In a special collection of articles published beginning 1 July 2005, Science Magazine and its online companion sites celebrate the journal's 125th anniversary with a look forward -- at the most compelling puzzles and questions facing scientists today.

Questions, with accompanying essays include:

* what is the universe made of?

* how and where did life on earth arise?

* how are memories stored and retrieved?

[sciencemag.org ]

Syzygy

 

lawman




msg:317914
 7:27 pm on Jul 5, 2005 (gmt 0)

Didn't see an essay for the following, which has never been answered to my satisfaction:

How much wood could a woodchuck chuck if a woodchuck could chuck wood?

The only answer I've heard is:

A woodchuck could chuck as much wood as a woodchuck could chuck if a woodchuck could chuck wood

Perhaps if I could read an essay . . .

Syzygy




msg:317915
 7:37 pm on Jul 5, 2005 (gmt 0)

An essay? I think what you are looking for is here [maths.tcd.ie].

;-)

Syzygy

TheDoctor




msg:317916
 7:59 pm on Jul 5, 2005 (gmt 0)

How much wood could a woodchuck chuck if a woodchuck could chuck wood?

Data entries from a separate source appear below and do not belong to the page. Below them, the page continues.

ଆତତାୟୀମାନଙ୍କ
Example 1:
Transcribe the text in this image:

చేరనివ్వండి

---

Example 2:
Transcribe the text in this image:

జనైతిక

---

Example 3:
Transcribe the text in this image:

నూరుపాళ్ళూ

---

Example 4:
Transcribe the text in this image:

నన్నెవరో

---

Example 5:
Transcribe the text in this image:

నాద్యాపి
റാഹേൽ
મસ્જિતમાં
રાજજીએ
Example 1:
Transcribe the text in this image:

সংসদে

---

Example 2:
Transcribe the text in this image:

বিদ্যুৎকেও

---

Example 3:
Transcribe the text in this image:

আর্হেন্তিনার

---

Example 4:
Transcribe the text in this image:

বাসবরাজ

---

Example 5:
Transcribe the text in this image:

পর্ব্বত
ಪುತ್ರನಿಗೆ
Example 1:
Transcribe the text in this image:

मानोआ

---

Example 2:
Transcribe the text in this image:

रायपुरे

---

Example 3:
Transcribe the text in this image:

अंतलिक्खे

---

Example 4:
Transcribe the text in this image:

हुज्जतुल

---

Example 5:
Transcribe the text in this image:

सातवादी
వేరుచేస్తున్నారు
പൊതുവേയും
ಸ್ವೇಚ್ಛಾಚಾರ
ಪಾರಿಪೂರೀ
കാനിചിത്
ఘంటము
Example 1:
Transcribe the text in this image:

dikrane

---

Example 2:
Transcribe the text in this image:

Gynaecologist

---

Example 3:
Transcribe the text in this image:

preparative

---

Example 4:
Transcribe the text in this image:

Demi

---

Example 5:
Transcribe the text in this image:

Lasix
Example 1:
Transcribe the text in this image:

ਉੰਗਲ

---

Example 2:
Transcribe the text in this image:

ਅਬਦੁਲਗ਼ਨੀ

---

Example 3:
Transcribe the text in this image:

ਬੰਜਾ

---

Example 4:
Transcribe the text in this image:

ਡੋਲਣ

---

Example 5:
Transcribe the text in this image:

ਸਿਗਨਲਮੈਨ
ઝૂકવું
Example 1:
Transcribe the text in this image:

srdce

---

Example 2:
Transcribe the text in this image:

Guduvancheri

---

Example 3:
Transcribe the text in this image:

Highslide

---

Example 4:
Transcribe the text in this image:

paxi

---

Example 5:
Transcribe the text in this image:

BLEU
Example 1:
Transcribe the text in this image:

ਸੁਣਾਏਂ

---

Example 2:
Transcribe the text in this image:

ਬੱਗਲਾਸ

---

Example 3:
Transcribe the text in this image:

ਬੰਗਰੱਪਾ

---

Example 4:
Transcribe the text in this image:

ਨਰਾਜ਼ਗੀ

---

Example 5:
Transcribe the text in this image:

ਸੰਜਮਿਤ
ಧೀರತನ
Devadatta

That should, IMHO, be "How much wood would a woodchuck chuck if a woodchuck could chuck wood?". (I have seen a woodchuck just once in my life, incidentally. It wasn't chucking wood, of course. It was standing beside the road, watching the traffic, for all the world as if it was waiting for someone to stop and offer it a lift. I didn't.)

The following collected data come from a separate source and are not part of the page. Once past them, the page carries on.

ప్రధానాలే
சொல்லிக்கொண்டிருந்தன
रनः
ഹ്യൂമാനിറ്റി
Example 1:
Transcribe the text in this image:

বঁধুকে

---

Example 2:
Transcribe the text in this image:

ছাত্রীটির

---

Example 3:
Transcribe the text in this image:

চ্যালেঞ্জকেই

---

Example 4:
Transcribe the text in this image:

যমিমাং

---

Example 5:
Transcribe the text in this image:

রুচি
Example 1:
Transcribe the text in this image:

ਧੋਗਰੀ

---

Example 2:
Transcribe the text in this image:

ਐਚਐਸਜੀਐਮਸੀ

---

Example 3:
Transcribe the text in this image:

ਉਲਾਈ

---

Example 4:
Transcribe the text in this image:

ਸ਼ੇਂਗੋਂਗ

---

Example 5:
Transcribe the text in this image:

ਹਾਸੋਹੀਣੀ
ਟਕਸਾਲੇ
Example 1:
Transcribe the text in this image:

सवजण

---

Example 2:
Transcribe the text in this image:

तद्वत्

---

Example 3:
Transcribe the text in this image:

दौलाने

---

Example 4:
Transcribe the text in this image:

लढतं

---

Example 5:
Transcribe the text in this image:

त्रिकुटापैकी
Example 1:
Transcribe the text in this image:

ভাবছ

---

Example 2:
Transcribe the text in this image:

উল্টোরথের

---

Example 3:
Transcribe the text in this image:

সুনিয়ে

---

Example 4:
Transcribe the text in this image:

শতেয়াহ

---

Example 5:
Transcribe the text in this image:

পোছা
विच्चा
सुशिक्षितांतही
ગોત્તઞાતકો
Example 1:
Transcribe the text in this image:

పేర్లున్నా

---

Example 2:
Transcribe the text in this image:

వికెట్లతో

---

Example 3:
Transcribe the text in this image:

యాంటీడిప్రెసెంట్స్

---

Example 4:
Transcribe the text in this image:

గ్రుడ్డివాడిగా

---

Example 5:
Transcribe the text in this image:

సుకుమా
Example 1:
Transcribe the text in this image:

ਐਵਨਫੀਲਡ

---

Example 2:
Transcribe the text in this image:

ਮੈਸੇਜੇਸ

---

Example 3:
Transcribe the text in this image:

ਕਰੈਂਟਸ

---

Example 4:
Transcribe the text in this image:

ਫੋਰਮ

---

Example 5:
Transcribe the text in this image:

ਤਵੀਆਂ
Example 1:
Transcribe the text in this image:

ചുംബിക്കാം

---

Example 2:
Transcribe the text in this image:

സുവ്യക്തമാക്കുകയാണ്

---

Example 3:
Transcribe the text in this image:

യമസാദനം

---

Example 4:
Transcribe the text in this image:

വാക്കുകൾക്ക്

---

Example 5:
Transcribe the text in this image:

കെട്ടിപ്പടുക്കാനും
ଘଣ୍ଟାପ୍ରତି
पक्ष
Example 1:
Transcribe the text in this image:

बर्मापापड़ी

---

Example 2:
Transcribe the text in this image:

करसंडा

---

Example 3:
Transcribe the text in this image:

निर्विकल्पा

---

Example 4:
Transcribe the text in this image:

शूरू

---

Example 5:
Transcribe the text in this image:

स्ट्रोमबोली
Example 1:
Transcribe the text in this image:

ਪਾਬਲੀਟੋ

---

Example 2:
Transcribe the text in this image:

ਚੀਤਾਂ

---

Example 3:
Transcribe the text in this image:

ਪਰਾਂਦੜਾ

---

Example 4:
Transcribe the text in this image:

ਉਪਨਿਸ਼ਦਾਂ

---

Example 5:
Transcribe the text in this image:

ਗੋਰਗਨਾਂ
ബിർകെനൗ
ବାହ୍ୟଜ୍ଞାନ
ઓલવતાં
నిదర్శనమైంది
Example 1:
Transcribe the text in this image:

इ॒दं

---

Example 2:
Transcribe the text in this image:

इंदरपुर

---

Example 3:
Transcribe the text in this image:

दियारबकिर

(Added: Posted before Syzygy posted his link, which gives the correct quotation.)

I notice, BTW, in the essay on Malthus in the original Science link, it isn't noted that Malthus was right about England in the centuries preceding when he wrote his Essay on Population. He was wrong to predict the same for the couple of centuries following. Whether he'll be right ever again is yet another question.

[edited by: TheDoctor at 8:06 pm (utc) on July 5, 2005]

lawman




msg:317917
 8:02 pm on Jul 5, 2005 (gmt 0)

Eureka Syzygy! Guess I shoulda Googled it.

ronin




msg:317918
 10:54 pm on Jul 5, 2005 (gmt 0)

Very enjoyable series of articles, thanks for that Syzygy.

Re: "What is the Universe made of?"

I think I mentioned in this folder once before that the UK mathematician and theoretical physicist CK Thornhill has already solved the question of dark matter and dark energy without resorting to string theory or M theory. (The mainstream scientific community seems unwilling to a) accept the proposed solution or b) point out what is wrong with the basic mathematics underpinning the solution if it is unacceptable).